HAMPTON ROADS, Va. (WAVY) — Thirty-five teenagers have been shot, and survived, in Newport News in 2016. One of these victims recently sat down with 10 On Your Side.

Gregory Alston ran away from home three times, and admittedly hung out with the wrong crowd. He is 18-years-old now, but says he got his first gun when he was still in elementary school. To him, that wasn’t unusual.

“Playing with guns is normal for me. It went from BB guns to real guns,” said Alston. “I felt like no one had interest in my life, no one cared about who I wanted to be.”

It’s a grim reality for many in Hampton Roads. Teenagers who should be walking the halls of high school are in the hospital, recovering from a gunshot.

“I treated the people I was hanging out with more like my family, because my family wasn’t there. That pushed me to the streets,” said Alston.

But some of that “family” turned on him, he says.

“I’ve seen own friends rob their own friends, own friends shoot and kill their own friends, own friends stab and kill their own friends,” said Alston. “So, that’s why I come to the club.”

Alston is talking about The Boys and Girls Club of Newport News, an oasis of sorts for this teenager. His mentor and Virginia Peninsula Director of the clubs, Cameron Bertrand, has helped him better himself after his gunshot wound.

“He just gives that positive vibe that makes you want to do better and better yourself, because when I look at him, I think I can be like him,” said Alston. “The world needs a Mr. Cam in every state, in every city, the world would be a better place.”

A mentor to this teenager who also knows the grim reality of being shot, because it happened to him during an armed robbery at a homecoming event last year.

“I was able to turn this into something positive,” said Bertrand. “I use it to teach others and turn it into something positive. I try to help these children to show them a positive role model.”

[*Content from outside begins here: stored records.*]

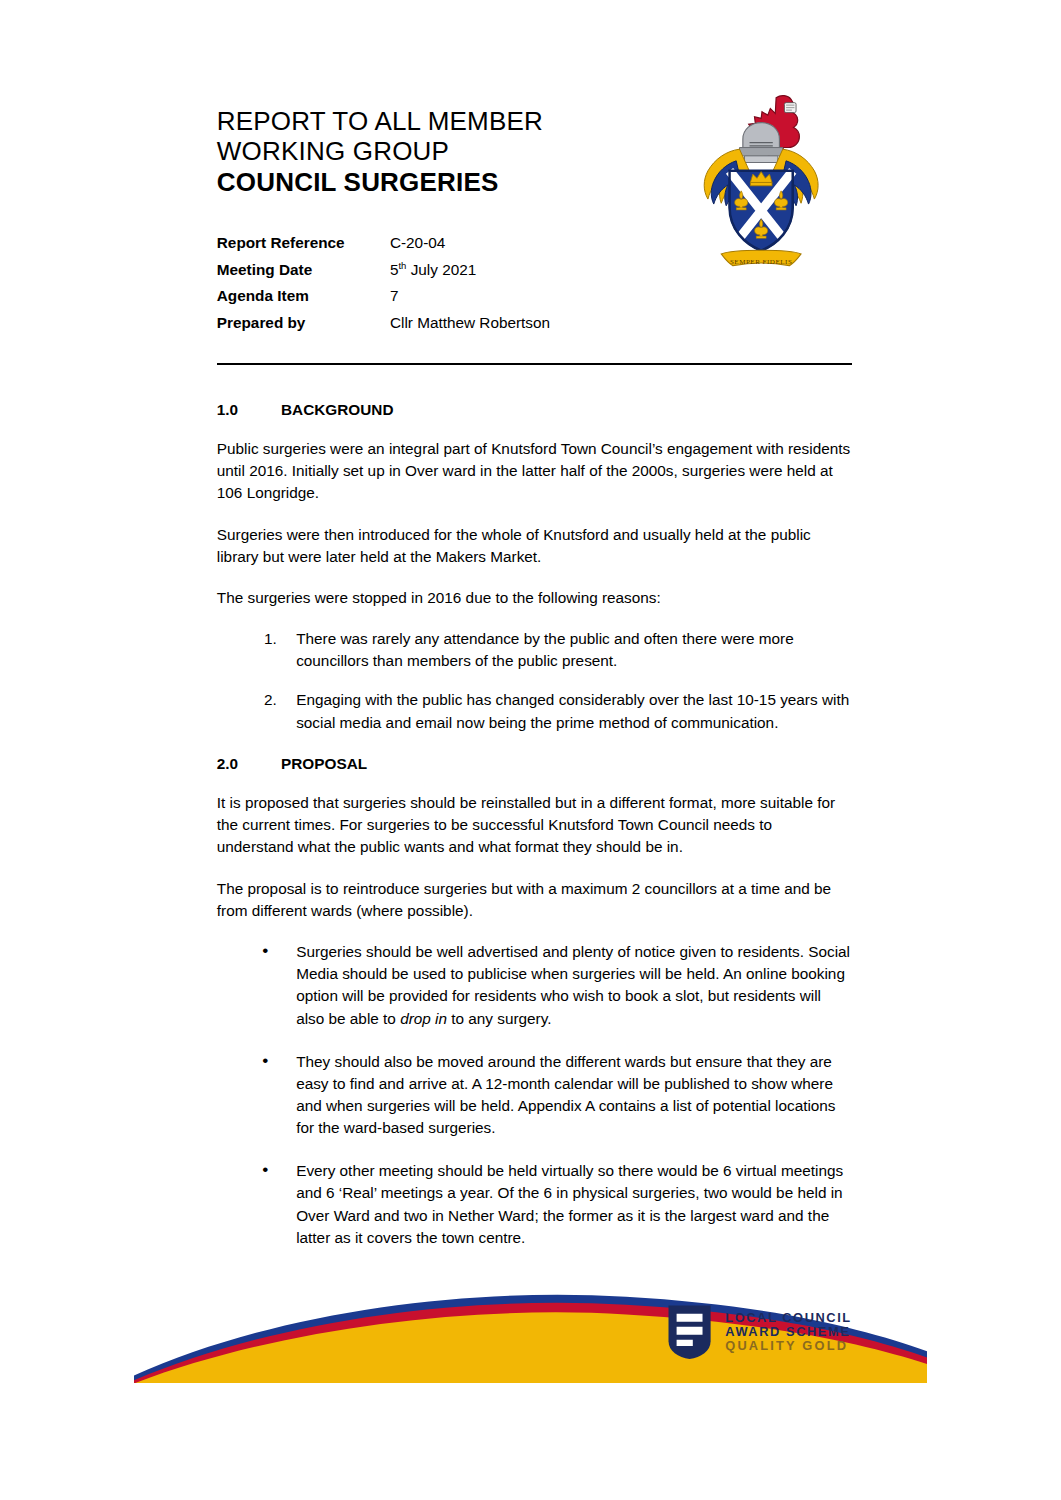SEMPER FIDELIS
REPORT TO ALL MEMBER WORKING GROUP
COUNCIL SURGERIES
| Report Reference | C-20-04 |
| Meeting Date | 5 th July 2021 |
| Agenda Item | 7 |
| Prepared by | Cllr Matthew Robertson |
1.0 BACKGROUND
Public surgeries were an integral part of Knutsford Town Council’s engagement with residents until 2016. Initially set up in Over ward in the latter half of the 2000s, surgeries were held at 106 Longridge.
Surgeries were then introduced for the whole of Knutsford and usually held at the public library but were later held at the Makers Market.
The surgeries were stopped in 2016 due to the following reasons:
There was rarely any attendance by the public and often there were more councillors than members of the public present.
Engaging with the public has changed considerably over the last 10-15 years with social media and email now being the prime method of communication.
2.0 PROPOSAL
It is proposed that surgeries should be reinstalled but in a different format, more suitable for the current times. For surgeries to be successful Knutsford Town Council needs to understand what the public wants and what format they should be in.
The proposal is to reintroduce surgeries but with a maximum 2 councillors at a time and be from different wards (where possible).
Surgeries should be well advertised and plenty of notice given to residents. Social Media should be used to publicise when surgeries will be held. An online booking option will be provided for residents who wish to book a slot, but residents will also be able to drop in to any surgery.
They should also be moved around the different wards but ensure that they are easy to find and arrive at. A 12-month calendar will be published to show where and when surgeries will be held. Appendix A contains a list of potential locations for the ward-based surgeries.
Every other meeting should be held virtually so there would be 6 virtual meetings and 6 ‘Real’ meetings a year. Of the 6 in physical surgeries, two would be held in Over Ward and two in Nether Ward; the former as it is the largest ward and the latter as it covers the town centre.
Local Council
Award Scheme
Quality Gold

Gunshots push these men to give back rather than fight back — for the younger children.

“[Kids] think being in the streets, girls going to like you, you going to have all these friends. All of this and that. All of that disappears, all of that fades. All of them people I was hanging with in the streets, I don’t hang with them no more… I don’t see them,” said Alston.

His outlook on life changed after he was shot.

“If I die, I’m dead. I don’t come back. But for the people who hang around me who ain’t get hit…I’m going to be forgotten in the next couple months. Nobody’s going to remember I’m gone, they just going to remember that he died,” Alston says.